Finnegan client CRS Advanced Technologies achieved a complete win in the second decision related to covered business method (CBM) patents issued by the Patent Trial and Appeal Board (PTAB) at the U.S. Patent and Trademark Office (USPTO). The Board cancelled every claim that had been pending in a related district court infringement litigation. In the CBM, Finnegan challenged the patent as not meeting the requirements of 35 U.S.C. § 101 and presented arguments in favor of claim cancellation, in what was the second such CBM hearing before the PTAB. The decision capped a decade of litigation for CRS. Frontline Technologies, Inc. initially sued CRS for patent infringement on one patent, which ultimately settled with CRS taking a patent license that Finnegan had negotiated with Frontline. Frontline later terminated the license and sued CRS a second time. The district court subsequently stayed the case pending a reexamination proceeding instituted by the USPTO on a petition filed by Finnegan on CRS's behalf, from which the patent emerged, heavily amended, two years later. Meanwhile, another Frontline patent issued and was asserted against CRS but, after a third party requested reexamination of that patent, Frontline granted CRS a covenant against suit and dropped that second patent from the litigation. The case continued for three more years on the reexamined patent, allowing Finnegan to file a CBM petition on the first day that procedure became available. The PTAB granted the petition, and a month later the district court again stayed the case, which was then in the final stages of pre-trial submissions. The Board agreed with CRS that the claims were unpatentable, and the related district court proceeding has since been dismissed with prejudice with the consent of the parties.
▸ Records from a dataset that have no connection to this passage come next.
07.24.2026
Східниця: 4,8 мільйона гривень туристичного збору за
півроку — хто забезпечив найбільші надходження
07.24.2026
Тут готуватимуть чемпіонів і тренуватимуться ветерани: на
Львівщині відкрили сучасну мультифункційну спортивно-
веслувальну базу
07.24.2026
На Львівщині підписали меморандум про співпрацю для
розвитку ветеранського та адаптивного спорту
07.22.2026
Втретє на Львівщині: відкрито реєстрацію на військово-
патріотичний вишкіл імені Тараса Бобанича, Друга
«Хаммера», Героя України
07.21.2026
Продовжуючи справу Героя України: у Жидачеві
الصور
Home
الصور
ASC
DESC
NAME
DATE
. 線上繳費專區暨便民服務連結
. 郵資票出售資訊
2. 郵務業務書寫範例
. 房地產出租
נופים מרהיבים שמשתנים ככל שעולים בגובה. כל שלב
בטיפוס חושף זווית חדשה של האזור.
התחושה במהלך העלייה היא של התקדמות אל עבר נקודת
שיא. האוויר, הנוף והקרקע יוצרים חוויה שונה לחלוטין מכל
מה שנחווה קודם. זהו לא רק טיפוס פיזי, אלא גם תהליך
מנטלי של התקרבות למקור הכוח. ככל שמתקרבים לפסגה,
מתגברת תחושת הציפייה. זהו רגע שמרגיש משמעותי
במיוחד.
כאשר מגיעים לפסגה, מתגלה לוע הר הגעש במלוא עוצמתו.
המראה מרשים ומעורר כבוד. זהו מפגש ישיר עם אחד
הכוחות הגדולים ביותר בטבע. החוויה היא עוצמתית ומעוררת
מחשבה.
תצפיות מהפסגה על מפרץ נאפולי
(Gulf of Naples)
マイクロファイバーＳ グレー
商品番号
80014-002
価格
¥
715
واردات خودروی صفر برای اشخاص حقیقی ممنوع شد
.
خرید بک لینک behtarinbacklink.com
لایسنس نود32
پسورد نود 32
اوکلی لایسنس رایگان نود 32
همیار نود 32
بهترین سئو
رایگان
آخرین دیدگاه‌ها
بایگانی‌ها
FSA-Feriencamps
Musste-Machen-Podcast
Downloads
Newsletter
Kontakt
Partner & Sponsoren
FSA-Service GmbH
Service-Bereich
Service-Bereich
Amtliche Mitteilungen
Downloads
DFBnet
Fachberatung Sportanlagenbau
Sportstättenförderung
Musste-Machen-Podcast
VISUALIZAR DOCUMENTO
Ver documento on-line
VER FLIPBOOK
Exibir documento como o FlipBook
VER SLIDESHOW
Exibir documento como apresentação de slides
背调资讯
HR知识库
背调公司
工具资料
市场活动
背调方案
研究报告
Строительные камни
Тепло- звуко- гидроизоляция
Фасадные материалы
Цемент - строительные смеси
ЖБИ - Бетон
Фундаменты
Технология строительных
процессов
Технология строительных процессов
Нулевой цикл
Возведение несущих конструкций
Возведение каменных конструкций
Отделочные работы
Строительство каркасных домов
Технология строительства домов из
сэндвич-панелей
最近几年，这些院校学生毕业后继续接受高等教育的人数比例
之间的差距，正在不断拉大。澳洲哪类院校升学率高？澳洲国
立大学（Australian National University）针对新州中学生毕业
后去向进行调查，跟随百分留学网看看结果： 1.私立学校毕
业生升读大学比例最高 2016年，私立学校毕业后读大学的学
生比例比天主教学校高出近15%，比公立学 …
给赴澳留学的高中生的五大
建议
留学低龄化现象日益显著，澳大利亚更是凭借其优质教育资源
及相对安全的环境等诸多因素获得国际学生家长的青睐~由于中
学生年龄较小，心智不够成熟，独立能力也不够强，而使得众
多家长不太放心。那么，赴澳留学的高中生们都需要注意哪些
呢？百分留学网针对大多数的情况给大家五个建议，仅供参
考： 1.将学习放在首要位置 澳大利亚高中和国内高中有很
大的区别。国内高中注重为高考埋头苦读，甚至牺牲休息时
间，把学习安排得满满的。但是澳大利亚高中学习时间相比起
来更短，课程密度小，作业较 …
We successfully defended VeriSign, Inc. in a lawsuit brought by Leon Stambler. The suit alleged infringement of three patents asserted against the Internet security protocol known as SSL and against VeriSign’s digital certificates and payment gateway technology. Stambler was seeking damages and an injunction, claiming that every Internet communication secured using the industry standard SSL protocol infringed his patents. We obtained a summary judgment on one patent, and the jury returned a verdict of no infringement of two of the Stambler patents.
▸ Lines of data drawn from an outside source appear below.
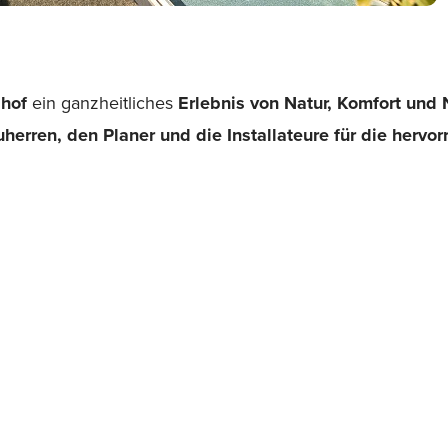
lhof
ein ganzheitliches
Erlebnis von Natur, Komfort und 
herren, den Planer und die Installateure für die herv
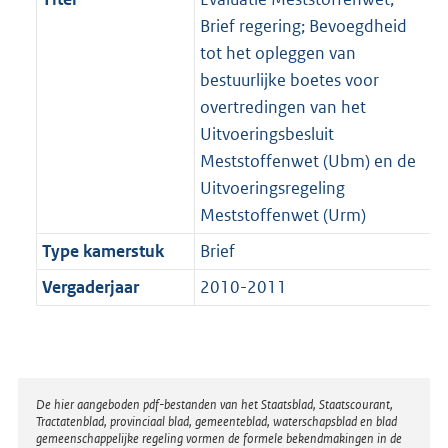
Brief regering; Bevoegdheid
tot het opleggen van
bestuurlijke boetes voor
overtredingen van het
Uitvoeringsbesluit
Meststoffenwet (Ubm) en de
Uitvoeringsregeling
Meststoffenwet (Urm)
Type kamerstuk
Brief
Vergaderjaar
2010-2011
Disclaimer
De hier aangeboden pdf-bestanden van het Staatsblad, Staatscourant,
Tractatenblad, provinciaal blad, gemeenteblad, waterschapsblad en blad
gemeenschappelijke regeling vormen de formele bekendmakingen in de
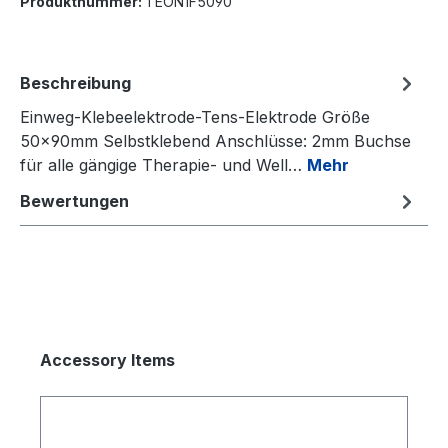
Produktnummer:
TEON1F5090
Beschreibung
Einweg-Klebeelektrode-Tens-Elektrode Größe
50x90mm Selbstklebend Anschlüsse: 2mm Buchse
für alle gängige Therapie- und Well…
Mehr
Bewertungen
Accessory Items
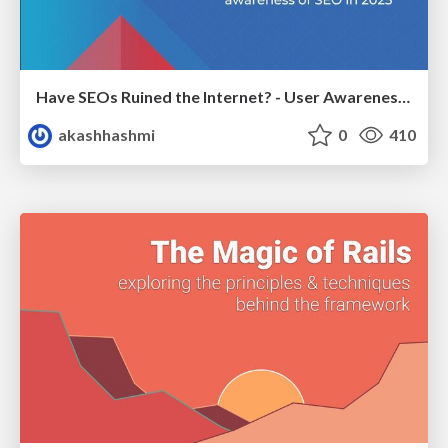
Have SEOs Ruined the Internet? - User Awareness of SEO in 2025
akashhashmi
0
410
After Harmonix was sued by Princeton Digital Image Corp. in D. Delaware, Finnegan filed a request for inter partes review (IPR) on behalf of Harmonix against all asserted claims. Shortly after filing, Finnegan obtained a rare pre-institution stay of the litigation for Harmonix and other defendants sued over the same patent, avoiding potentially substantial discovery costs. The PTAB issued its final written decision finding four patent claims unpatentable on both proposed § 102 grounds.
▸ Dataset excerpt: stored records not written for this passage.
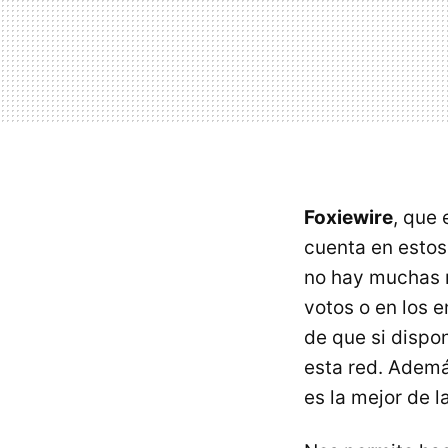
Foxiewire
, que 
cuenta en estos
no hay muchas no
votos o en los e
de que si dispo
esta red. Además
es la mejor de 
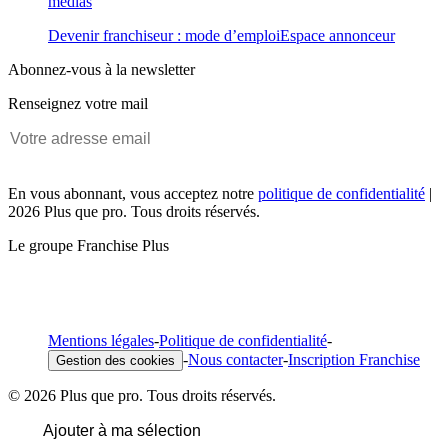
médias
Devenir franchiseur : mode d’emploi
Espace annonceur
Abonnez-vous à la newsletter
Renseignez votre mail
En vous abonnant, vous acceptez notre
politique de confidentialité
|
2026 Plus que pro. Tous droits réservés.
Le groupe Franchise Plus
Mentions légales
-
Politique de confidentialité
-
-
Nous contacter
-
Inscription Franchise
Gestion des cookies
© 2026 Plus que pro. Tous droits réservés.
Ajouter à ma sélection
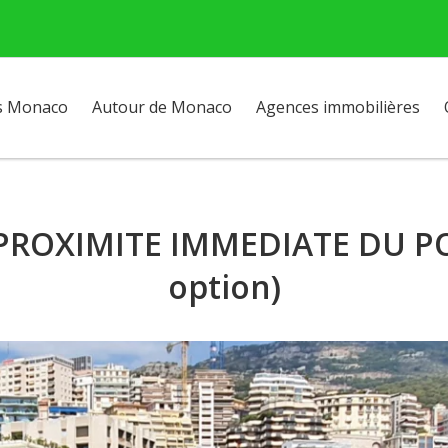
s Monaco
Autour de Monaco
Agences immobilières
 PROXIMITE IMMEDIATE DU 
option)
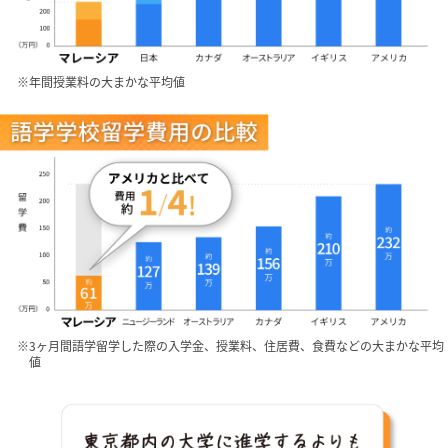
※年間授業料の大まかな平均値
※3ヶ月間語学留学した際の入学金、授業料、住居費、食費などの大まかな平均
値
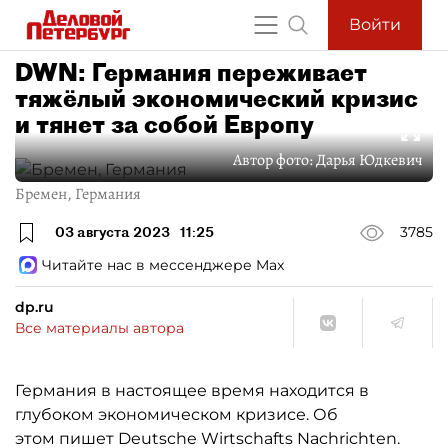
Войти
DWN: Германия переживает
тяжёлый экономический кризис
и тянет за собой Европу
Автор фото:
Дарья Юдкевич
Бремен, Германия
03 августа 2023
11:25
3785
Читайте нас в мессенджере Max
dp.ru
Все материалы автора
Германия в настоящее время находится в
глубоком экономическом кризисе. Об
этом пишет Deutsche Wirtschafts Nachrichten.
This ANDA case involved Zenith and two other generic drug manufacturers that attempted to invalidate Lilly's patent and thereby open the market for generic sales. The lengthy trial involved complex technical and legal issues. Lilly prevailed in the district court on all issues, protecting its exclusive marketing rights and a large revenue stream. The Federal Circuit later affirmed the lower court’s decision, which upheld Lilly's patent on its blockbuster drug.